**Extrait présenté**

=======

Quant aux frais de personnel

- Décision attaquée

84.
    Le considérant 9, septième tiret, de la décision attaquée est libellé comme suit:

«[La requérante] a imputé au projet un montant de 202 540 668 ITL (104 455 écus) représentant le coût relatif au travail de cinq personnes pour la partie du projet ‘information touristique'. Pour cette dépense, [la requérante] n'a pas présenté de documents justificatifs (contrats de travail, descriptif détaillé des activités réalisées).»

85.
    Par ailleurs, le considérant 9, neuvième tiret, de la décision attaquée se lit comme suit:

«[La requérante] a déclaré un montant de 152 340 512 ITL (78 566 écus) pour des frais de personnel liés aux ‘activités autres que l'information touristique'. [La requérante] n'a pas présenté de documents qui puissent démontrer la réalité des prestations et [leur] liaison directe avec le projet.»

- Arguments des parties

86.
    La requérante estime avoir suffisamment démontré la réalité des frais de personnel imputés au projet. Elle fait valoir que, dans le cadre de ses observations sur la lettre d'ouverture de la procédure, elle a soumis à la Commission un tableau nominatif de tous les employés qui ont été directement affectés à l'action «information touristique» et aux «activités autres que l'information touristique», avec l'indication, pour chaque employé, tant de la période d'emploi que des charges supportées par la requérante à ce titre, le tout accompagné de copies des bordereaux de salaire. De même, elle affirme avoir soumis lors du contrôle sur place, d'une part, deux décisions datées du 17 novembre 1995 par lesquelles elle a affecté ces employés au projet et, d'autre part, deux notes du 29 mars 1996 comportant une évaluation du coût du personnel pour ces deux actions du projet.

87.
    La requérante soutient que, en tant qu'entité publique, elle ne dispose pas de contrats de travail individuels pour ses employés. Le fait que ces personnes étaient effectivement employées par elle ne pourrait être prouvé que par un certificat établi par elle. Enfin, selon elle, le fait, non contesté par la Commission, que les mesures dont la réalisation par la requérante était prévue dans le cadre du projet ont effectivement été accomplies démontre à suffisance de droit que les personnes employées ont réellement fourni les services déclarés.

88.

=======

**Consignes**
1. D'après l'extrait sur les frais de personnel, quel montant la requérante a-t-elle imputé au projet pour le travail de cinq personnes dans la partie « information touristique » ?
2. Reprenez l'extrait sur les frais de personnel à l'endroit où il s'interrompt et rédigez-en la suite.
Les items qui suivent forment un matériau distinct de l'extrait.

Lignes issues d'un jeu de données:
=======

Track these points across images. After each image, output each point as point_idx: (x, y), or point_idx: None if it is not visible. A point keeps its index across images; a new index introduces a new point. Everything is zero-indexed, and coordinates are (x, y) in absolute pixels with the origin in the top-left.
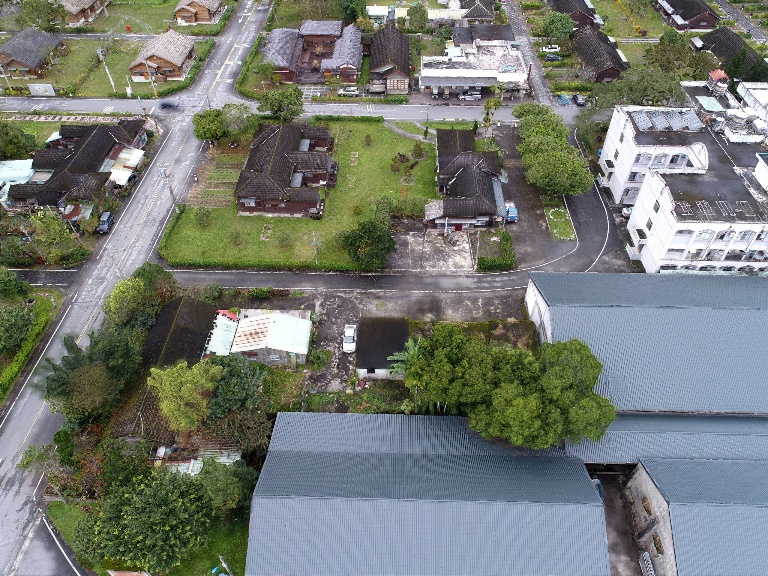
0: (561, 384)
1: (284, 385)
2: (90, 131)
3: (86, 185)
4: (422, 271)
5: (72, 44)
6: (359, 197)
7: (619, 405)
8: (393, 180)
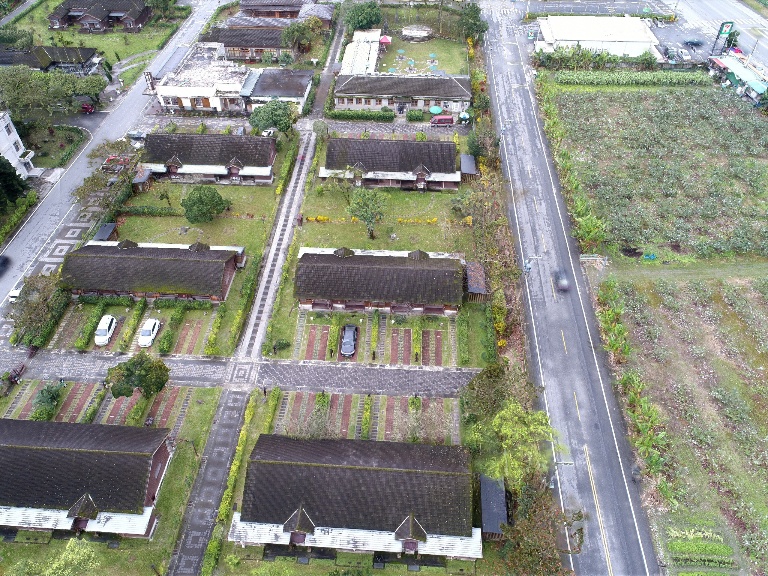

=======

**Réponses dans l'ordre**
1. Un montant de 202 540 668 ITL, soit 104 455 écus.

2.
    La Commission fait valoir que, malgré le fait que, dans sa lettre d'ouverture de la procédure, elle avait déjà relevé l'insuffisance des pièces justificatives produites par la requérante, celle-ci n'a pas présenté de documents de nature à établir que les frais de personnel imputés se rapportaient directement à l'exécution du projet et étaient appropriés.

- Appréciation du Tribunal

89.
    Il y a lieu de constater que, au point 3 de l'annexe II de la décision d'octroi, la Commission a précisé que «[l]es frais de personnel [...] doivent se rapporter directement à l'exécution de l'action et y être appropriés».

90.
    Il convient dès lors d'examiner si la Commission a commis une erreur en considérant, dans la décision attaquée, que la requérante ne lui a pas soumis de documents démontrant que les frais de personnel imputés au projet étaient en rapport direct avec l'exécution de celui-ci et étaient appropriés.

91.
    À cet égard, force est de constater tout d'abord que les tableaux que la requérante a soumis à la Commission indiquaient uniquement les noms des personnes concernées, une estimation du temps consacré par ces personnes au projet, leurs salaires ainsi que les frais qui en résultaient pour l'exécution du projet. En revanche, ces tableaux ne comportaient aucune description détaillée des activités de chacune de ces personnes de façon à permettre à la Commission de s'assurer que le travail accompli par celles-ci se rapportait directement au projet et, encore moins, qu'il était approprié.

92.
    En outre, les dcisions des 17 novembre 1995 et les notes du 29 mars 1996 que la requérante affirme avoir soumis à la Commission, ce que cette dernière conteste, ne comportent pas, en tout état de cause, davantage d'informations attestant que les frais de personnel se rapportaient directement au projet et qu'ils étaient appropriés. Cette conclusion s'impose également s'agissant des bordereaux de salaire, qui permettent uniquement d'établir que les personnes concernées ont travaillé pour la requérante pendant la période en cause, mais ne comportent, de toute évidence, aucune indication quant aux activités qu'elles exerçaient.

93.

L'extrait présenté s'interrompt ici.